■ **REQUIRED ACTION**: Write out each entry below exactly; the images do not belong in your copy.

----- RECORDS TO PROCESS

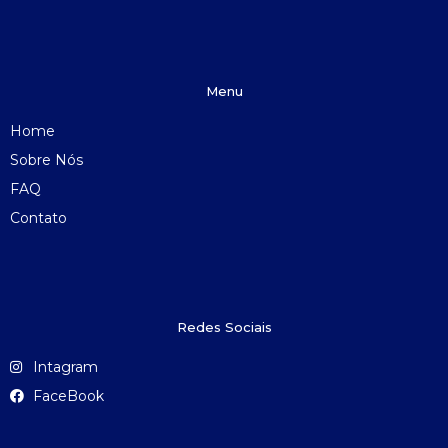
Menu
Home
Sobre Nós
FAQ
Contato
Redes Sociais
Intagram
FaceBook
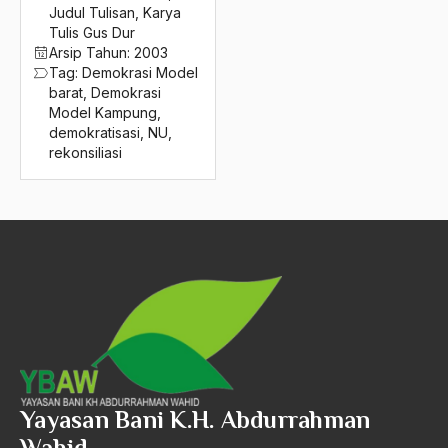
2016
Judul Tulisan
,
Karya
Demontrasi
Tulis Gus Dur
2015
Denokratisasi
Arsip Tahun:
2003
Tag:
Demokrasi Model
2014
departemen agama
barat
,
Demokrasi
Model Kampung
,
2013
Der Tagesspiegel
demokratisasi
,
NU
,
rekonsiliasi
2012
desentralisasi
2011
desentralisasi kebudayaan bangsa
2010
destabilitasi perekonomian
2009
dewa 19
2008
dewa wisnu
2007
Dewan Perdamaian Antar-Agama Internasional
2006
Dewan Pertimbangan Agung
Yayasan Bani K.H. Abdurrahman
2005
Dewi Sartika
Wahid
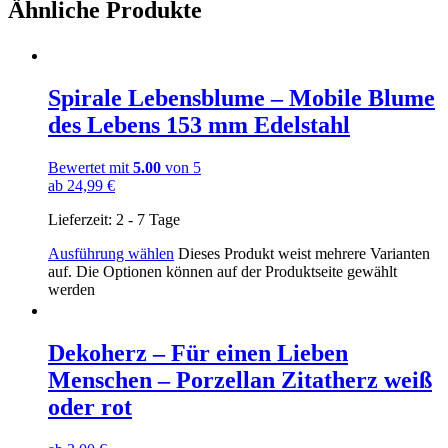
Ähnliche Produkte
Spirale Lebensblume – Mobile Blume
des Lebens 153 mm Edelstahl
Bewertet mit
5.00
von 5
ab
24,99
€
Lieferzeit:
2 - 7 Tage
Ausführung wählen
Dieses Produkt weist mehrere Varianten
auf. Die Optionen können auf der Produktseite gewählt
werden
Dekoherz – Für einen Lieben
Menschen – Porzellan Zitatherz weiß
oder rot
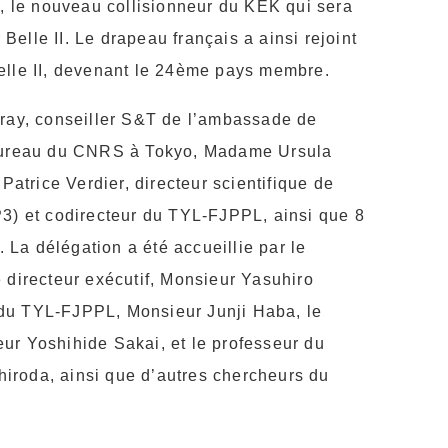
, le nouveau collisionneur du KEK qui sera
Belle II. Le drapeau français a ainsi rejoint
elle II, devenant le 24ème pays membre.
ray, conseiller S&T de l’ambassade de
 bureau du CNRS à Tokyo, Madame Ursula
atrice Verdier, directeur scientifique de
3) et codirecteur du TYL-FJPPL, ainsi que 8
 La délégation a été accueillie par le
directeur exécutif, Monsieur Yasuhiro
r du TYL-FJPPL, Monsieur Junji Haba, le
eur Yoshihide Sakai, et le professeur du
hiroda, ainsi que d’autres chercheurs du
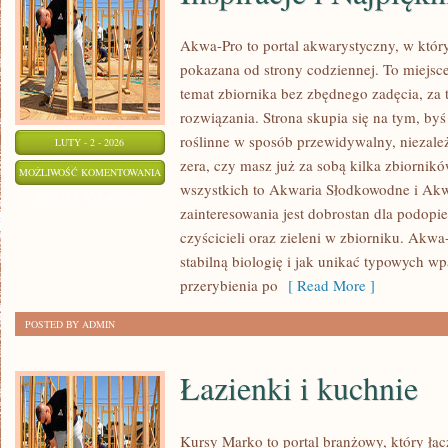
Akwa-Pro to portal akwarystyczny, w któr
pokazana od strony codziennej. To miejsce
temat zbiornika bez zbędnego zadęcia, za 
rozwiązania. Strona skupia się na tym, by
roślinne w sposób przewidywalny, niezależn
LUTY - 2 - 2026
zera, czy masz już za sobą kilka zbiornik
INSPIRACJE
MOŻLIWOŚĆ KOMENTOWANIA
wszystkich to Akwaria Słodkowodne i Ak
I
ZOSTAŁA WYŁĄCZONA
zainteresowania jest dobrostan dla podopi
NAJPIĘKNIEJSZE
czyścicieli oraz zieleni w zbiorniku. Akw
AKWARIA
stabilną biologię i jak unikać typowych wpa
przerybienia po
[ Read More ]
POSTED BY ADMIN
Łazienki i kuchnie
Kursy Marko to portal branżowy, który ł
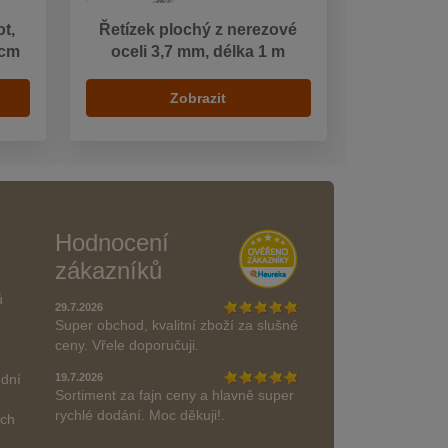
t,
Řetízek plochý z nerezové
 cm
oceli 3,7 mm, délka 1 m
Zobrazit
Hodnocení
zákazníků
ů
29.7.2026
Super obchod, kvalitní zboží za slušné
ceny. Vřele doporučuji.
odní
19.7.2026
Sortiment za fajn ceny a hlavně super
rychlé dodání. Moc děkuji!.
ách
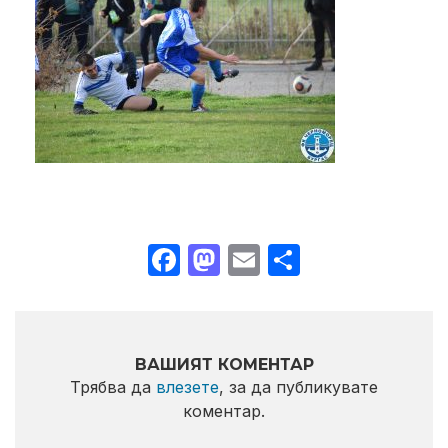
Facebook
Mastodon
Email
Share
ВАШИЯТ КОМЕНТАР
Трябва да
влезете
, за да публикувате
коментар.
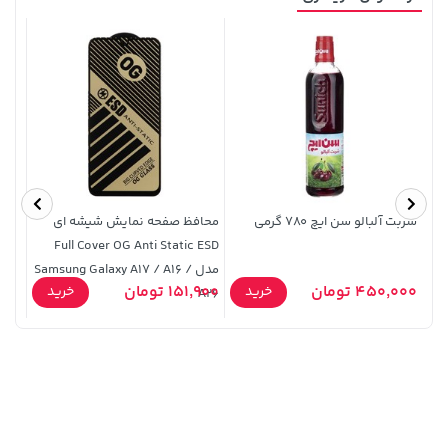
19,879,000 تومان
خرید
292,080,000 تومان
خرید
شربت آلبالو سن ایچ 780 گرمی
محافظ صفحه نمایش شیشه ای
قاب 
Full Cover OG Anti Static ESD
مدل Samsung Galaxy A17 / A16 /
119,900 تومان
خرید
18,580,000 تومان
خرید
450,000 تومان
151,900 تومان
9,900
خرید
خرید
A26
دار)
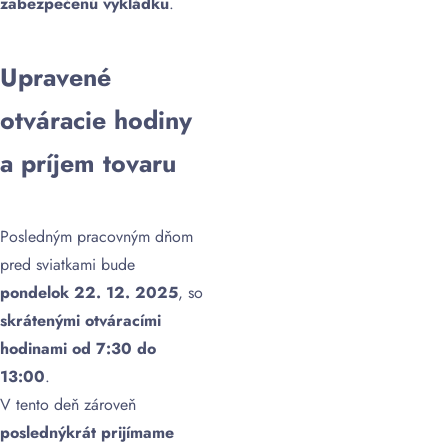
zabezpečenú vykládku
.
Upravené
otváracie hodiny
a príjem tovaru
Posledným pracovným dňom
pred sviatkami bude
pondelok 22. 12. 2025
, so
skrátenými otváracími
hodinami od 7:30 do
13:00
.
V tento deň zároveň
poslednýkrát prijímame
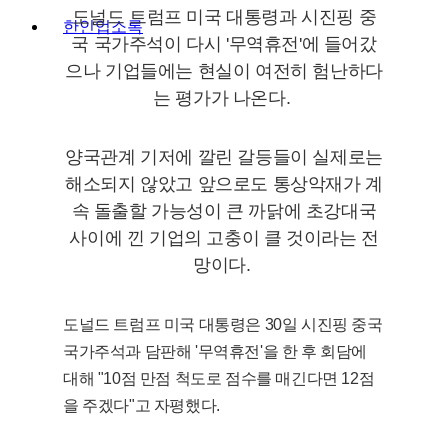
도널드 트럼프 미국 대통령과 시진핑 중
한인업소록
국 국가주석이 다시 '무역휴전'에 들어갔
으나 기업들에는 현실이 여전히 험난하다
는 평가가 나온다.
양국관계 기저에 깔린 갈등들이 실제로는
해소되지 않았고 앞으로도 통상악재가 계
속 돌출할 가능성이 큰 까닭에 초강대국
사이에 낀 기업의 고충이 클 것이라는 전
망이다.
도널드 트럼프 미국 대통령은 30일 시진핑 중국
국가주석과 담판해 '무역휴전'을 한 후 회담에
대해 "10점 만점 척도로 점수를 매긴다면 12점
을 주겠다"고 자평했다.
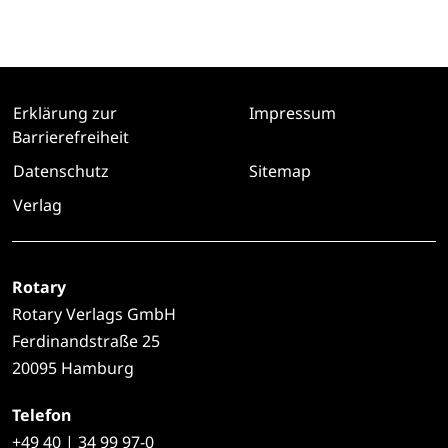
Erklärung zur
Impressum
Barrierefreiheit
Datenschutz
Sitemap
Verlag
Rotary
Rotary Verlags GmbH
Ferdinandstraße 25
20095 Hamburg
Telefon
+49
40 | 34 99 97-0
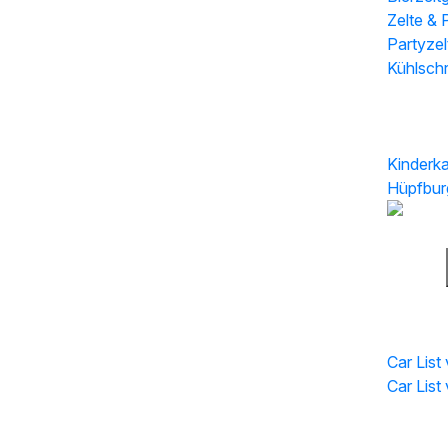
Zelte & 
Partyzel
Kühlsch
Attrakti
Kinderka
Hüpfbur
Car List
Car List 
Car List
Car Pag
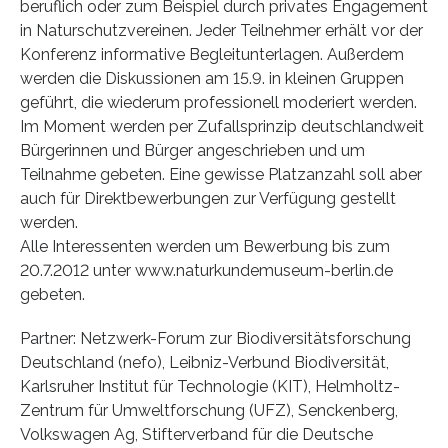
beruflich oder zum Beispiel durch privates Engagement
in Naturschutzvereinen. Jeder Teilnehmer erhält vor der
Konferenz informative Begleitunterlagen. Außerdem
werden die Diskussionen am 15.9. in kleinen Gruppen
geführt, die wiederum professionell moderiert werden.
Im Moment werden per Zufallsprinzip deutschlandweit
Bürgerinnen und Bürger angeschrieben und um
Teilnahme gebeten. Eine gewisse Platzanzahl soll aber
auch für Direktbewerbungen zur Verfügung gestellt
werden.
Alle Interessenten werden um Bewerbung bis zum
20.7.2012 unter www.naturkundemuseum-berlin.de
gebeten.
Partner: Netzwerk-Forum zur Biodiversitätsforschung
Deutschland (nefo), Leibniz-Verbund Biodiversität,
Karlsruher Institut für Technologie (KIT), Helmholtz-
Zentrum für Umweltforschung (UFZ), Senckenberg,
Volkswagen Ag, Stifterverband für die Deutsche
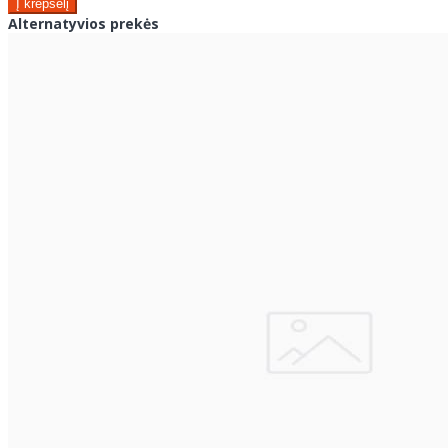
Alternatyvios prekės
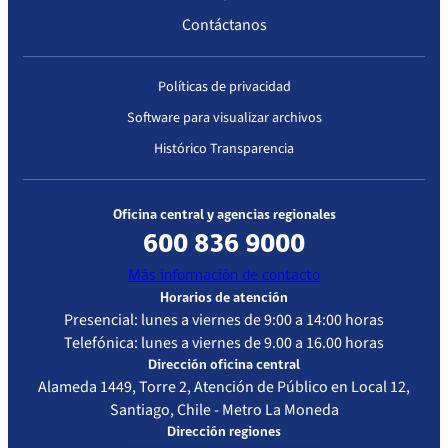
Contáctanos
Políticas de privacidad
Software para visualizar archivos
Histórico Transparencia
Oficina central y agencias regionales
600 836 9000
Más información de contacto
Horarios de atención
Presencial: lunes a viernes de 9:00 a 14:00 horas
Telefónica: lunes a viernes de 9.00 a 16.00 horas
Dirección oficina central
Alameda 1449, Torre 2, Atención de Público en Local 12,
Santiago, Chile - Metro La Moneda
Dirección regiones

----------

■ **ANSWER SPACE**:
Menu
Home
Sobre Nós
FAQ
Contato
Redes Sociais
Intagram
FaceBook
2016
Judul Tulisan
,
Karya
Demontrasi
Tulis Gus Dur
2015
Denokratisasi
Arsip Tahun:
2003
Tag:
Demokrasi Model
2014
departemen agama
barat
,
Demokrasi
Model Kampung
,
2013
Der Tagesspiegel
demokratisasi
,
NU
,
rekonsiliasi
2012
desentralisasi
2011
desentralisasi kebudayaan bangsa
2010
destabilitasi perekonomian
2009
dewa 19
2008
dewa wisnu
2007
Dewan Perdamaian Antar-Agama Internasional
2006
Dewan Pertimbangan Agung
Yayasan Bani K.H. Abdurrahman
2005
Dewi Sartika
Wahid
Ähnliche Produkte
Spirale Lebensblume – Mobile Blume
des Lebens 153 mm Edelstahl
Bewertet mit
5.00
von 5
ab
24,99
€
Lieferzeit:
2 - 7 Tage
Ausführung wählen
Dieses Produkt weist mehrere Varianten
auf. Die Optionen können auf der Produktseite gewählt
werden
Dekoherz – Für einen Lieben
Menschen – Porzellan Zitatherz weiß
oder rot
, le nouveau collisionneur du KEK qui sera
Belle II. Le drapeau français a ainsi rejoint
elle II, devenant le 24ème pays membre.
ray, conseiller S&T de l’ambassade de
 bureau du CNRS à Tokyo, Madame Ursula
atrice Verdier, directeur scientifique de
3) et codirecteur du TYL-FJPPL, ainsi que 8
 La délégation a été accueillie par le
directeur exécutif, Monsieur Yasuhiro
r du TYL-FJPPL, Monsieur Junji Haba, le
eur Yoshihide Sakai, et le professeur du
hiroda, ainsi que d’autres chercheurs du
Akwa-Pro to portal akwarystyczny, w któr
pokazana od strony codziennej. To miejsce
temat zbiornika bez zbędnego zadęcia, za 
rozwiązania. Strona skupia się na tym, by
roślinne w sposób przewidywalny, niezależn
LUTY - 2 - 2026
zera, czy masz już za sobą kilka zbiornik
INSPIRACJE
MOŻLIWOŚĆ KOMENTOWANIA
wszystkich to Akwaria Słodkowodne i Ak
I
ZOSTAŁA WYŁĄCZONA
zainteresowania jest dobrostan dla podopi
NAJPIĘKNIEJSZE
czyścicieli oraz zieleni w zbiorniku. Akw
AKWARIA
stabilną biologię i jak unikać typowych wpa
przerybienia po
[ Read More ]
POSTED BY ADMIN
Łazienki i kuchnie
Kursy Marko to portal branżowy, który ł
t,
Řetízek plochý z nerezové
 cm
oceli 3,7 mm, délka 1 m
Zobrazit
Hodnocení
zákazníků
ů
29.7.2026
Super obchod, kvalitní zboží za slušné
ceny. Vřele doporučuji.
odní
19.7.2026
Sortiment za fajn ceny a hlavně super
rychlé dodání. Moc děkuji!.
ách
Facebook
Mastodon
Email
Share
ВАШИЯТ КОМЕНТАР
Трябва да
влезете
, за да публикувате
коментар.
19,879,000 تومان
خرید
292,080,000 تومان
خرید
شربت آلبالو سن ایچ 780 گرمی
محافظ صفحه نمایش شیشه ای
قاب 
Full Cover OG Anti Static ESD
مدل Samsung Galaxy A17 / A16 /
119,900 تومان
خرید
18,580,000 تومان
خرید
450,000 تومان
151,900 تومان
9,900
خرید
خرید
A26
دار)
zabezpečenú vykládku
.
Upravené
otváracie hodiny
a príjem tovaru
Posledným pracovným dňom
pred sviatkami bude
pondelok 22. 12. 2025
, so
skrátenými otváracími
hodinami od 7:30 do
13:00
.
V tento deň zároveň
poslednýkrát prijímame
도널드 트럼프 미국 대통령과 시진핑 중
한인업소록
국 국가주석이 다시 '무역휴전'에 들어갔
으나 기업들에는 현실이 여전히 험난하다
는 평가가 나온다.
양국관계 기저에 깔린 갈등들이 실제로는
해소되지 않았고 앞으로도 통상악재가 계
속 돌출할 가능성이 큰 까닭에 초강대국
사이에 낀 기업의 고충이 클 것이라는 전
망이다.
도널드 트럼프 미국 대통령은 30일 시진핑 중국
국가주석과 담판해 '무역휴전'을 한 후 회담에
대해 "10점 만점 척도로 점수를 매긴다면 12점
을 주겠다"고 자평했다.
Erklärung zur
Impressum
Barrierefreiheit
Datenschutz
Sitemap
Verlag
Rotary
Rotary Verlags GmbH
Ferdinandstraße 25
20095 Hamburg
Telefon
+49
40 | 34 99 97-0
Zelte & 
Partyzel
Kühlsch
Attrakti
Kinderka
Hüpfbur
Car List
Car List 
Car List
Car Pag
beruflich oder zum Beispiel durch privates Engagement
in Naturschutzvereinen. Jeder Teilnehmer erhält vor der
Konferenz informative Begleitunterlagen. Außerdem
werden die Diskussionen am 15.9. in kleinen Gruppen
geführt, die wiederum professionell moderiert werden.
Im Moment werden per Zufallsprinzip deutschlandweit
Bürgerinnen und Bürger angeschrieben und um
Teilnahme gebeten. Eine gewisse Platzanzahl soll aber
auch für Direktbewerbungen zur Verfügung gestellt
werden.
Alle Interessenten werden um Bewerbung bis zum
20.7.2012 unter www.naturkundemuseum-berlin.de
gebeten.
Partner: Netzwerk-Forum zur Biodiversitätsforschung
Deutschland (nefo), Leibniz-Verbund Biodiversität,
Karlsruher Institut für Technologie (KIT), Helmholtz-
Zentrum für Umweltforschung (UFZ), Senckenberg,
Volkswagen Ag, Stifterverband für die Deutsche
Alternatyvios prekės
Contáctanos
Políticas de privacidad
Software para visualizar archivos
Histórico Transparencia
Oficina central y agencias regionales
600 836 9000
Más información de contacto
Horarios de atención
Presencial: lunes a viernes de 9:00 a 14:00 horas
Telefónica: lunes a viernes de 9.00 a 16.00 horas
Dirección oficina central
Alameda 1449, Torre 2, Atención de Público en Local 12,
Santiago, Chile - Metro La Moneda
Dirección regiones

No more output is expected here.